• **DIRECTIONS**:
From the entries below, return exactly the lines beginning at the one that contains "table_header [882, 1530, 946, 1588]" and ending at the one that contains "table_cell [976, 340, 1031, 369]", both of them included, and only those lines.

*** THE DATA ***

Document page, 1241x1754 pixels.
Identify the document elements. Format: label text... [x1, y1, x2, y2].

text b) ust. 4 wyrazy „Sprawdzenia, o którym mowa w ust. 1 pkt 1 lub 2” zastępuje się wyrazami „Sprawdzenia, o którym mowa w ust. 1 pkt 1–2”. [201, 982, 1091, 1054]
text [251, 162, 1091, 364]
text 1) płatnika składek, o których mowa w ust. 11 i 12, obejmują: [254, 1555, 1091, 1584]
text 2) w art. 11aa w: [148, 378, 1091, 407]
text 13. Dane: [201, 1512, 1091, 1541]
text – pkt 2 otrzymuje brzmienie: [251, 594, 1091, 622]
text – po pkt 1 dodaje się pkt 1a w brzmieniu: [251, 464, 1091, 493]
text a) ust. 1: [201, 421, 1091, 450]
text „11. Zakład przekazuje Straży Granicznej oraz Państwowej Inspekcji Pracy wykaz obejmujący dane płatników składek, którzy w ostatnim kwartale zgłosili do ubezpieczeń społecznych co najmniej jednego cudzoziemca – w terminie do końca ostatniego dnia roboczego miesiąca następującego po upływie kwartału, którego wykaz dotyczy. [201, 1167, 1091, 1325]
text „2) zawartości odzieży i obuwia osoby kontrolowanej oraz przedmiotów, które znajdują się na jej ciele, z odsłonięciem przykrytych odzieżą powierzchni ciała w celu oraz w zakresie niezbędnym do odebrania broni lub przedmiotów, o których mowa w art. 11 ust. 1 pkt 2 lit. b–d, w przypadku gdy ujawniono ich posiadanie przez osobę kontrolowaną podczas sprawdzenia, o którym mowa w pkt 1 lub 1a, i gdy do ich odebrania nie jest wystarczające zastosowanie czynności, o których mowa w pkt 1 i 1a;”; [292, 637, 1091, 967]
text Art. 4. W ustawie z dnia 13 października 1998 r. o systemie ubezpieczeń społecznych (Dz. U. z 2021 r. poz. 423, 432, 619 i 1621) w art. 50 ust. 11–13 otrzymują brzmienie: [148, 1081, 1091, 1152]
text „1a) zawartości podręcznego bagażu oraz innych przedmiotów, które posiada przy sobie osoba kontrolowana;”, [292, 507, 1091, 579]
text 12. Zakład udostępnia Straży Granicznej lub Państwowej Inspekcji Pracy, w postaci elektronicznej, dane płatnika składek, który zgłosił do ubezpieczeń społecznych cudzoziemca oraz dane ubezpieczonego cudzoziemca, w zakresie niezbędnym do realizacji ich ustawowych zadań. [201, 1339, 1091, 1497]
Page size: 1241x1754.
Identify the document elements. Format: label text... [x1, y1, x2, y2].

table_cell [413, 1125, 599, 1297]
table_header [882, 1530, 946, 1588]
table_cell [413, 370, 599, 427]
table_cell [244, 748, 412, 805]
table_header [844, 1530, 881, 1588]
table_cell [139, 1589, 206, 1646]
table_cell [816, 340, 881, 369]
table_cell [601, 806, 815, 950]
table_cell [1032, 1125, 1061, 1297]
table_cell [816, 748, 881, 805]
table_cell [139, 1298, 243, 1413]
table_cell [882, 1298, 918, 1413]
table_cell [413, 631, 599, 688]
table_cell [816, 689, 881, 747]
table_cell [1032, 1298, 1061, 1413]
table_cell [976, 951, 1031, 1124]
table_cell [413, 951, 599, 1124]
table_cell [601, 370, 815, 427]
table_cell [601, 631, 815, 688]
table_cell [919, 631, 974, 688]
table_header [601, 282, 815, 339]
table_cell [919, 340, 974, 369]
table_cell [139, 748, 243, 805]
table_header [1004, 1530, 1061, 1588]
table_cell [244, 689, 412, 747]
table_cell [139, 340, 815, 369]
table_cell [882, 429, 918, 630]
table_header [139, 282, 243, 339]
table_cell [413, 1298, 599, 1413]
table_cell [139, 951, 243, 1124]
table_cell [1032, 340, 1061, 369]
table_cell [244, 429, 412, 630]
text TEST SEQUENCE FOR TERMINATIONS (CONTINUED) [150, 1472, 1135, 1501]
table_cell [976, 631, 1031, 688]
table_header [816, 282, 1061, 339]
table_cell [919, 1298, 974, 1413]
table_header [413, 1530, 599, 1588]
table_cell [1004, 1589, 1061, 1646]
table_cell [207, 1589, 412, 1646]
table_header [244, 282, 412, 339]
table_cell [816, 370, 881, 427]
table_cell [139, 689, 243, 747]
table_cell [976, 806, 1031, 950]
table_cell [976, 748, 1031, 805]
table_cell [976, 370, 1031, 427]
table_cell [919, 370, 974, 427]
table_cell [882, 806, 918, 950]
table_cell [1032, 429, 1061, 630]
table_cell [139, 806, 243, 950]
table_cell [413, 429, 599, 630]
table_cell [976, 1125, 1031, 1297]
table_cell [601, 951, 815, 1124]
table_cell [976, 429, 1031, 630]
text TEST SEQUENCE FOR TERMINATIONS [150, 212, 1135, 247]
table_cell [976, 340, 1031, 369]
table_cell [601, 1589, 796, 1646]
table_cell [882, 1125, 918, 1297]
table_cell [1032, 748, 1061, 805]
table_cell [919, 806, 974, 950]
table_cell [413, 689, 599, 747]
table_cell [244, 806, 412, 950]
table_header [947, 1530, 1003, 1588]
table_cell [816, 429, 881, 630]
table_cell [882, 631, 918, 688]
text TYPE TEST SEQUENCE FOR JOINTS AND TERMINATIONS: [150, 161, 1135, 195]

*** End of THE DATA ***

• **RESPONSE**:
table_header [882, 1530, 946, 1588]
table_cell [413, 370, 599, 427]
table_cell [244, 748, 412, 805]
table_header [844, 1530, 881, 1588]
table_cell [139, 1589, 206, 1646]
table_cell [816, 340, 881, 369]
table_cell [601, 806, 815, 950]
table_cell [1032, 1125, 1061, 1297]
table_cell [816, 748, 881, 805]
table_cell [139, 1298, 243, 1413]
table_cell [882, 1298, 918, 1413]
table_cell [413, 631, 599, 688]
table_cell [816, 689, 881, 747]
table_cell [1032, 1298, 1061, 1413]
table_cell [976, 951, 1031, 1124]
table_cell [413, 951, 599, 1124]
table_cell [601, 370, 815, 427]
table_cell [601, 631, 815, 688]
table_cell [919, 631, 974, 688]
table_header [601, 282, 815, 339]
table_cell [919, 340, 974, 369]
table_cell [139, 748, 243, 805]
table_header [1004, 1530, 1061, 1588]
table_cell [244, 689, 412, 747]
table_cell [139, 340, 815, 369]
table_cell [882, 429, 918, 630]
table_header [139, 282, 243, 339]
table_cell [413, 1298, 599, 1413]
table_cell [139, 951, 243, 1124]
table_cell [1032, 340, 1061, 369]
table_cell [244, 429, 412, 630]
text TEST SEQUENCE FOR TERMINATIONS (CONTINUED) [150, 1472, 1135, 1501]
table_cell [976, 631, 1031, 688]
table_header [816, 282, 1061, 339]
table_cell [919, 1298, 974, 1413]
table_header [413, 1530, 599, 1588]
table_cell [1004, 1589, 1061, 1646]
table_cell [207, 1589, 412, 1646]
table_header [244, 282, 412, 339]
table_cell [816, 370, 881, 427]
table_cell [139, 689, 243, 747]
table_cell [976, 806, 1031, 950]
table_cell [976, 748, 1031, 805]
table_cell [976, 370, 1031, 427]
table_cell [919, 370, 974, 427]
table_cell [882, 806, 918, 950]
table_cell [1032, 429, 1061, 630]
table_cell [139, 806, 243, 950]
table_cell [413, 429, 599, 630]
table_cell [976, 1125, 1031, 1297]
table_cell [601, 951, 815, 1124]
table_cell [976, 429, 1031, 630]
text TEST SEQUENCE FOR TERMINATIONS [150, 212, 1135, 247]
table_cell [976, 340, 1031, 369]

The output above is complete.